Mohottala, S. orcid.org/0000-0002-6196-2161, Gawesha, A. orcid.org/0000-0001-8946-5629, Kasthurirathna, D. orcid.org/0000-0001-8820-9033 et al. (2 more authors) (2025) Spatio-temporal graph neural network based child action recognition using data-efficient methods: A systematic analysis. Computer Vision and Image Understanding, 259. 104410. ISSN 1077-3142
Abstract
This paper presents implementations on child activity recognition (CAR) using spatial–temporal graph neural network (ST-GNN)-based deep learning models with the skeleton modality. Prior implementations in this domain have predominantly utilized CNN, LSTM, and other methods, despite the superior performance potential of graph neural networks. To the best of our knowledge, this study is the first to use an ST-GNN model for child activity recognition employing both in-the-lab, in-the-wild, and in-the-deployment skeleton data. To overcome the challenges posed by small publicly available child action datasets, transfer learning methods such as feature extraction and fine-tuning were applied to enhance model performance.

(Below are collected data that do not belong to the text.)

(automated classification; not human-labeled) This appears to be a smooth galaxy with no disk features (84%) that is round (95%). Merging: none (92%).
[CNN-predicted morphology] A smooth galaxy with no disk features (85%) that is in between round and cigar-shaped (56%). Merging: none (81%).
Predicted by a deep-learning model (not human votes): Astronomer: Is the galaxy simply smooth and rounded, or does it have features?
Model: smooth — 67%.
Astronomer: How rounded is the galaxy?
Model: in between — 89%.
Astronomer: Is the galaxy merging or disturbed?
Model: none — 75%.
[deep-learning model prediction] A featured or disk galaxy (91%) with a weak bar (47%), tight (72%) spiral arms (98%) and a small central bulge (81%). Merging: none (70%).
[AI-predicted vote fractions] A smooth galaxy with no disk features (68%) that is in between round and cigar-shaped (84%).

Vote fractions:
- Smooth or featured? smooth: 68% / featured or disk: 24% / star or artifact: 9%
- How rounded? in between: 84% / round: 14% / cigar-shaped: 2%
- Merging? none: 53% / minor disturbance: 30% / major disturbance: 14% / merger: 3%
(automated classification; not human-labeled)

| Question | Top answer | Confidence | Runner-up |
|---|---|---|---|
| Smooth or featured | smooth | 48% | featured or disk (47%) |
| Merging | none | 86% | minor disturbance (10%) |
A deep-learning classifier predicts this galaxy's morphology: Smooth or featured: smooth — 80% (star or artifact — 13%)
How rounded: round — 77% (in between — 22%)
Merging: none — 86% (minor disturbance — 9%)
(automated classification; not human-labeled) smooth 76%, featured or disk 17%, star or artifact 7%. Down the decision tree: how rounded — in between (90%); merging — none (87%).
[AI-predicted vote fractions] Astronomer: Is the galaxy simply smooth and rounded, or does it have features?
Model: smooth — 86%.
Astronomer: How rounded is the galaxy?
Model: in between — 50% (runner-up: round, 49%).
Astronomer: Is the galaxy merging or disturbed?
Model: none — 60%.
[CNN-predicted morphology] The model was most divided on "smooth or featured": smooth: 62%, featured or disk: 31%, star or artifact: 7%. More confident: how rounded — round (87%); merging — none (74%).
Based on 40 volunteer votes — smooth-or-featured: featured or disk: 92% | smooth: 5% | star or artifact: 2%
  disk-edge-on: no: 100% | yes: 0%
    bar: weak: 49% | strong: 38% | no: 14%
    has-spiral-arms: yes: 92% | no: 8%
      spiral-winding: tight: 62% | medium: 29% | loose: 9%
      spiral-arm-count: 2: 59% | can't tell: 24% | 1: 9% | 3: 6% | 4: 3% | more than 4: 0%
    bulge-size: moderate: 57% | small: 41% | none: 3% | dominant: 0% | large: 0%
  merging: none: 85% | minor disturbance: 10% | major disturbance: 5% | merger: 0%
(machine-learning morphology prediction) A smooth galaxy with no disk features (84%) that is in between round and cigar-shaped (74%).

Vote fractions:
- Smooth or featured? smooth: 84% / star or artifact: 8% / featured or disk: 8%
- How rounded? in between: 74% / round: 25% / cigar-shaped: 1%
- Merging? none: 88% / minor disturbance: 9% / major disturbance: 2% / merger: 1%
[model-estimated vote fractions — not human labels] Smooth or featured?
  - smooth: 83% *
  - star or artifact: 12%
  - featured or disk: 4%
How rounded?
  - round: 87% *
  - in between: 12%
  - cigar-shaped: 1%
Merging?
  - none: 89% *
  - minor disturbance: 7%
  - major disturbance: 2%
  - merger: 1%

As a principal contribution, we developed an ST-GNN-based skeleton modality model that, despite using a relatively small child action dataset, achieved superior performance (94.81%) compared to implementations trained on a significantly larger (x10) adult action dataset (90.6%) for a similar subset of actions. With ST-GCN-based feature extraction and fine-tuning methods, accuracy improved by 10%–40% compared to vanilla implementations, achieving a maximum accuracy of 94.81%. Additionally, implementations with other ST-GNN models demonstrated further accuracy improvements of 15%–45% over the ST-GCN baseline.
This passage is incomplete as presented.